--- Texte fourni ---
———

Il aura fallu un peu plus de quatre mois aux élus suédois pour former un gouvernement après l’élection législative du 9 septembre dernier. Dirigé par le premier ministre social-démocrate sortant Stefan Löfven, le gouvernement présenté le 21 janvier regroupe les députés sociaux-démocrates et verts, qui ensemble disposent de 115 des 349 sièges de l’assemblée législative, le Riksdag.

Pour prévaloir avec une si petite minorité, le nouveau gouvernement compte sur la coopération de trois autres partis, qui ont convenu de s’abstenir lors des votes de confiance : le Parti du centre (31 sièges) et le Parti libéral (20 sièges), habituellement associés au bloc de centre droit, et le Parti de gauche (28 sièges), qui se joignait auparavant à la coalition de centre gauche.

Le premier ministre Löfven tire ainsi parti de la pratique suédoise du « parlementarisme négatif », qui considère les abstentions comme un soutien au gouvernement. Ainsi, lors du vote de confiance du 18 janvier, la nouvelle coalition n’a obtenu que peu d’appuis (115 votes en faveur et 153 contre), mais le total des oui et des abstentions (196) dépassait clairement celui des votes négatifs. Le gouvernement social-démocrate/vert pouvait donc aller de l’avant.

En apparence, ce gouvernement semble s’inscrire dans la continuité, puisqu’il reconduit, à un parti près, la coalition qui était au pouvoir de 2014 à 2018. Mais une ligne a été franchie, qui transforme la vie politique suédoise.

En dépit d’une multiplicité de partis typique des systèmes électoraux proportionnels, les alignements partisans sont en effet demeurés ordonnés et prévisibles en Suède, avec un bloc de gauche cohérent (sociaux-démocrates, verts et Parti de gauche) qui faisait face à un bloc de droite tout aussi stable (modérés, centre, démocrates-chrétiens et libéraux). Le soir de l’élection, il suffisait de faire deux petites additions, une pour la gauche et une pour la droite, pour savoir qui allait gouverner.

———

Entrées de la collection:

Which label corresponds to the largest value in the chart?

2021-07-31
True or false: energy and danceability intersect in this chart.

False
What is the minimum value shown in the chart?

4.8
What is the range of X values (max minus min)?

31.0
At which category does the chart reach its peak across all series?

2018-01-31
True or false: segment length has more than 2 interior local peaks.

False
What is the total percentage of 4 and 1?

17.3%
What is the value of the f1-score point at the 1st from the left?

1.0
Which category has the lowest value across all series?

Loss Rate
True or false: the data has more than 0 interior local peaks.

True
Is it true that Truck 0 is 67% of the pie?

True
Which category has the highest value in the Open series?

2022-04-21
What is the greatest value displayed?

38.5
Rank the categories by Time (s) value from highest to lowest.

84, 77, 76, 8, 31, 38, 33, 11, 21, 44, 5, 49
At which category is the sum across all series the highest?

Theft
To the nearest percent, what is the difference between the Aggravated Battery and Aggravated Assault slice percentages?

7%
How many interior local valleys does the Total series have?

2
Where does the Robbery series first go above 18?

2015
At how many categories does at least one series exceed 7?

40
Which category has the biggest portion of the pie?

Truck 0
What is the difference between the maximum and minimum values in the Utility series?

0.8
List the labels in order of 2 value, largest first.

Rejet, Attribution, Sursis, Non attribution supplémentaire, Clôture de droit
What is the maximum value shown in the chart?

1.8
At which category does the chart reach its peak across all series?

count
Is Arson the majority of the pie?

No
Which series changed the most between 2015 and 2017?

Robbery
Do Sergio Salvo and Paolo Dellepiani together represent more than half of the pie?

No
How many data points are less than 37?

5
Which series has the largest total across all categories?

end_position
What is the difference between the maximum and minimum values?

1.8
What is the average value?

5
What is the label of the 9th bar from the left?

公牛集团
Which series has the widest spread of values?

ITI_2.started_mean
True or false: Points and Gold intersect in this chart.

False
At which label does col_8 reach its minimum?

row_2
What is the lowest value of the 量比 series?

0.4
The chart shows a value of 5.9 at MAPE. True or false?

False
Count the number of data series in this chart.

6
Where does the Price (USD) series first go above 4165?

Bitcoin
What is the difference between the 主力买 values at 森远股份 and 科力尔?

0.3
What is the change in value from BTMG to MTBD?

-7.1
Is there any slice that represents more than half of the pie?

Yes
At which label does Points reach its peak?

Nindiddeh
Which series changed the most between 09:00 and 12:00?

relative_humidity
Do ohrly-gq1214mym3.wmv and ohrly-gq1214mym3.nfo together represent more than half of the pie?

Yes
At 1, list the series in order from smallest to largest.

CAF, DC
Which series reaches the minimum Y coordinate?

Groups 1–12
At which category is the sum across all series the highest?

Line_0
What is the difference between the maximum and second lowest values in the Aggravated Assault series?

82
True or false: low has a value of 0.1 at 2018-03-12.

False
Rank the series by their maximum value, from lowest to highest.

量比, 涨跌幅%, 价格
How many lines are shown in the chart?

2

———

--- Consigne ---
Poursuivez le texte sur la formation du gouvernement suédois, en reprenant juste après sa dernière phrase, qui se termine par « pour savoir qui allait gouverner ».

--- Résultat de l'exercice ---
C’est la montée du Parti des démocrates suédois, un parti populiste de droite opposé à l’immigration (62 sièges en septembre 2018), qui a changé la donne. Au départ, tous les partis s’entendaient pour ne pas collaborer avec ce nouveau venu aux antécédents néonazis. Mais les progrès de ce parti ont rendu plus compliquée la constitution des coalitions habituelles, d’autant que les deux grandes formations, les sociaux-démocrates et les modérés, ont perdu pas mal de terrain. Le 9 septembre, le parti de Stefan Löfven n’a obtenu que 28,3 % des voix, son plus bas score depuis l’instauration du suffrage universel masculin en 1911, et les modérés d’Ulf Kristersson sont tombés à 19,8 %.

Dans les circonstances, la question d’une alliance de la droite avec le Parti des démocrates suédois se posait de plus en plus, et elle a contribué à faire éclater le bloc de centre droit, les centristes et les libéraux s’étant formellement engagés à rejeter une telle possibilité. Après de longues négociations, ces deux partis centristes ont fini par se rallier aux sociaux-démocrates et aux verts, en convenant de s’abstenir pour les laisser gouverner.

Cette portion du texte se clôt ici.